Running is also good at forcing one to seize the day and make the most of each moment, which is something that many cancer patients learn. When life is short (and it is for everyone, not just cancer patients), make the most of what time we’ve got. Running involves counting minutes (even seconds), timing oneself, and celebrating the big finish – what a great way to live in the moment!!

Survivor Sticker

Cancer Survivor Euro style sticker

Cancer Survivor Euro style sticker

As I’ve been training for my first race ever (Monument Avenue 10K) as a previous non-runner, I’ve been thinking about my journey for the past 5 months from “Couch” to 10K. The first time I ran (2 weeks after my high dose of 150 mci of Radioactive Iodine for my thyroid cancer), I could barely run 1/3 of a mile.

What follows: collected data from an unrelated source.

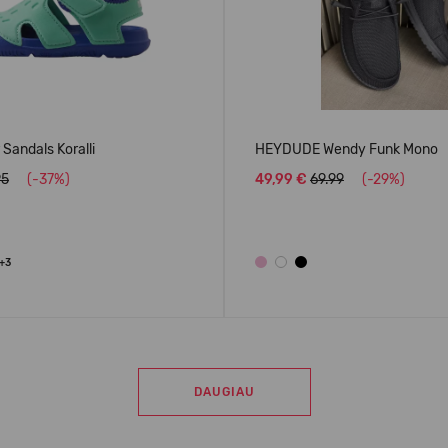
Sandals Koralli
HEYDUDE Wendy Funk Mono
95
(-37%)
49,99 €
69.99
(-29%)
+3
DAUGIAU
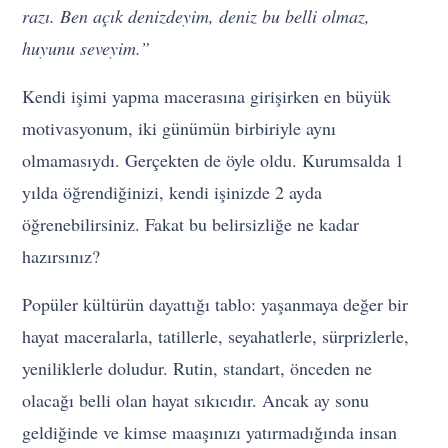
razı. Ben açık denizdeyim, deniz bu belli olmaz,
huyunu seveyim.”
Kendi işimi yapma macerasına girişirken en büyük
motivasyonum, iki günümün birbiriyle aynı
olmamasıydı. Gerçekten de öyle oldu. Kurumsalda 1
yılda öğrendiğinizi, kendi işinizde 2 ayda
öğrenebilirsiniz. Fakat bu belirsizliğe ne kadar
hazırsınız?
Popüler kültürün dayattığı tablo: yaşanmaya değer bir
hayat maceralarla, tatillerle, seyahatlerle, sürprizlerle,
yeniliklerle doludur. Rutin, standart, önceden ne
olacağı belli olan hayat sıkıcıdır. Ancak ay sonu
geldiğinde ve kimse maaşınızı yatırmadığında insan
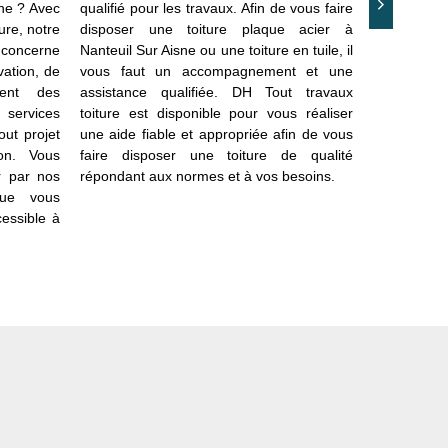
sne ? Avec
qualifié pour les travaux. Afin de vous faire
réparations 
ure, notre
disposer une toiture plaque acier à
Nous interv
i concerne
Nanteuil Sur Aisne ou une toiture en tuile, il
de toit. 
vation, de
vous faut un accompagnement et une
recherche de
ent des
assistance qualifiée. DH Tout travaux
source des
 services
toiture est disponible pour vous réaliser
Nos couvre
out projet
une aide fiable et appropriée afin de vous
les travaux
on. Vous
faire disposer une toiture de qualité
acier quel
r par nos
répondant aux normes et à vos besoins.
pouvez comp
que vous
tout projet
cessible à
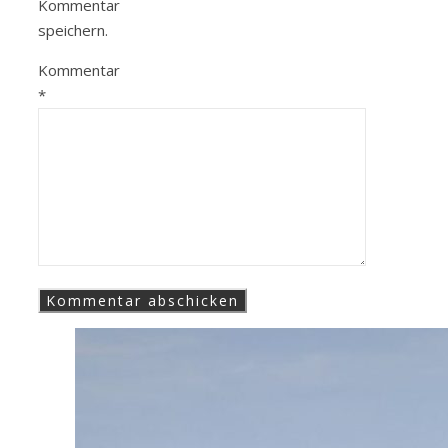
Kommentar
speichern.
Kommentar
*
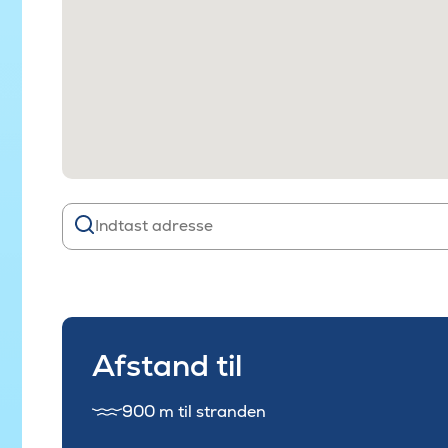
Afstand til
900 m til stranden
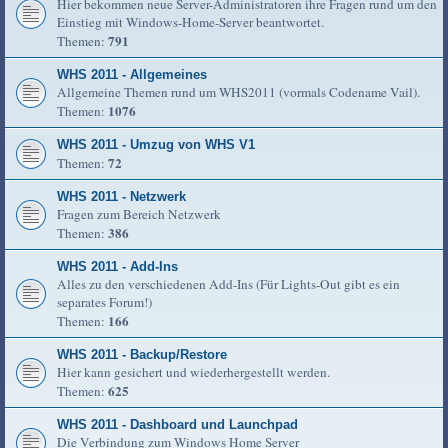
Hier bekommen neue Server-Administratoren ihre Fragen rund um den
Einstieg mit Windows-Home-Server beantwortet.
791
Themen:
WHS 2011 - Allgemeines
Allgemeine Themen rund um WHS2011 (vormals Codename Vail).
1076
Themen:
WHS 2011 - Umzug von WHS V1
72
Themen:
WHS 2011 - Netzwerk
Fragen zum Bereich Netzwerk
386
Themen:
WHS 2011 - Add-Ins
Alles zu den verschiedenen Add-Ins (Für Lights-Out gibt es ein
separates Forum!)
166
Themen:
WHS 2011 - Backup/Restore
Hier kann gesichert und wiederhergestellt werden.
625
Themen:
WHS 2011 - Dashboard und Launchpad
Die Verbindung zum Windows Home Server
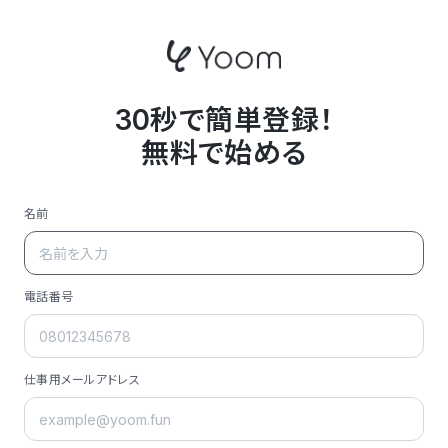
30秒で簡単登録！
無料で始める
名前
電話番号
仕事用メールアドレス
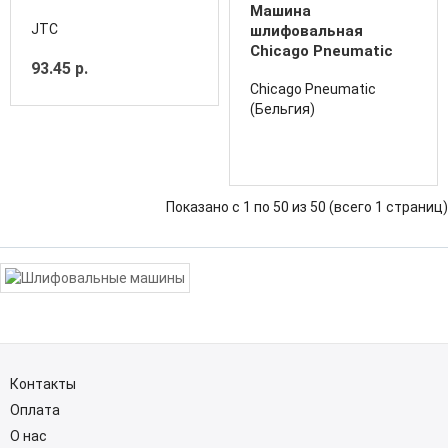
Машина
JTC
шлифовальная
Chicago Pneumatic
93.45 р.
CP7202D ( комплект)
Chicago Pneumatic
(Бельгия)
Показано с 1 по 50 из 50 (всего 1 страниц)
Контакты
Оплата
О нас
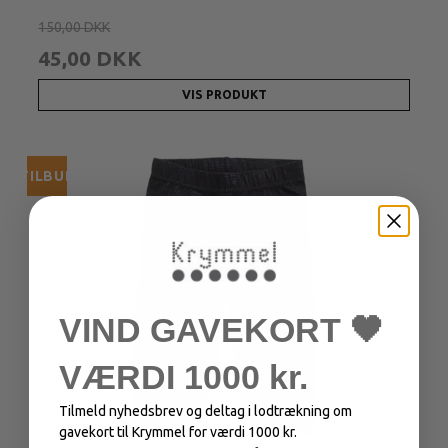
150,00 DKK
45,00 DKK
VIS PRODUKT
TILBUD
VIND GAVEKORT 🖤
VÆRDI 1000 kr.
Tilmeld nyhedsbrev og deltag i lodtrækning om
gavekort til Krymmel for værdi 1000 kr.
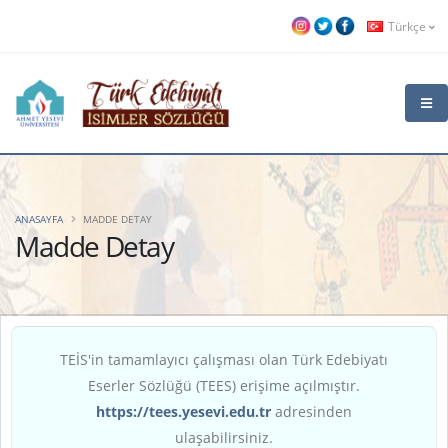
Türkçe
ANASAYFA
MADDE DETAY
Madde Detay
TEİS'in tamamlayıcı çalışması olan Türk Edebiyatı
Eserler Sözlüğü (TEES) erişime açılmıştır.
https://tees.yesevi.edu.tr
adresinden
ulaşabilirsiniz.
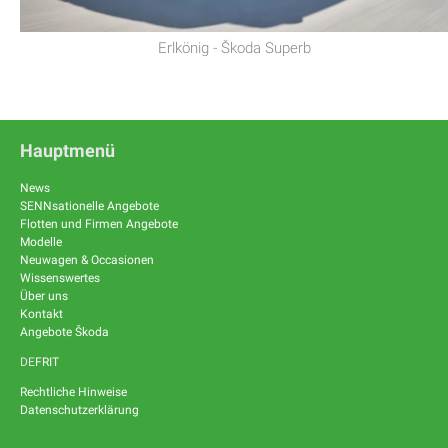
Erlkönig - Škoda Superb
Hauptmenü
News
SENNsationelle Angebote
Flotten und Firmen Angebote
Modelle
Neuwagen & Occasionen
Wissenswertes
Über uns
Kontakt
Angebote Škoda
DE
FR
IT
Rechtliche Hinweise
Datenschutzerklärung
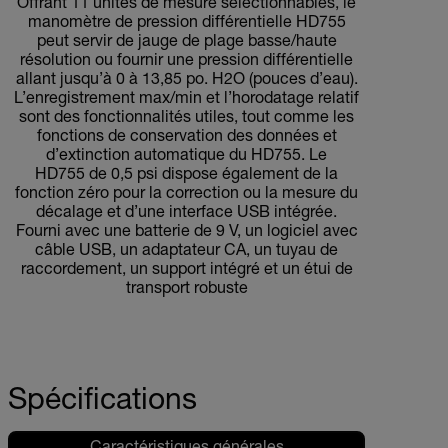
Offrant 11 unités de mesure sélectionnables, le
manomètre de pression différentielle HD755
peut servir de jauge de plage basse/haute
résolution ou fournir une pression différentielle
allant jusqu’à 0 à 13,85 po. H2O (pouces d’eau).
L’enregistrement max/min et l’horodatage relatif
sont des fonctionnalités utiles, tout comme les
fonctions de conservation des données et
d’extinction automatique du HD755. Le
HD755 de 0,5 psi dispose également de la
fonction zéro pour la correction ou la mesure du
décalage et d’une interface USB intégrée.
Fourni avec une batterie de 9 V, un logiciel avec
câble USB, un adaptateur CA, un tuyau de
raccordement, un support intégré et un étui de
transport robuste
Spécifications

Now I can run 6.2 miles. It has been a journey full of challenges (including cancer, asthma,  and reactive hypoglycemia, just to name a few). I was also thinking about those Euro style “26.2” and “13.1” stickers (they even have “6.2” versions!) that race finishers often (deservedly) show off. It certainly is a milestone and a wonderful accomplishment, especially for those with health challenges and other obstacles. However, I was thinking that for me, at least, my journey with dealing with a diagnosis of cancer has been so much more challenging than this 10K. Why not show off the accomplishment of being a cancer survivor with a “Survivor” sticker?! For many, this will be the greatest challenge of our lives. Although I found many ‘survivor’ decals and stickers offered online, I didn’t see any of these Euro-style accomplishment stickers for survivors, hence I designed one (check it out at my CafePress shop).

Congrats to all the race finishers and cancer survivors out there and be proud of what you have accomplished!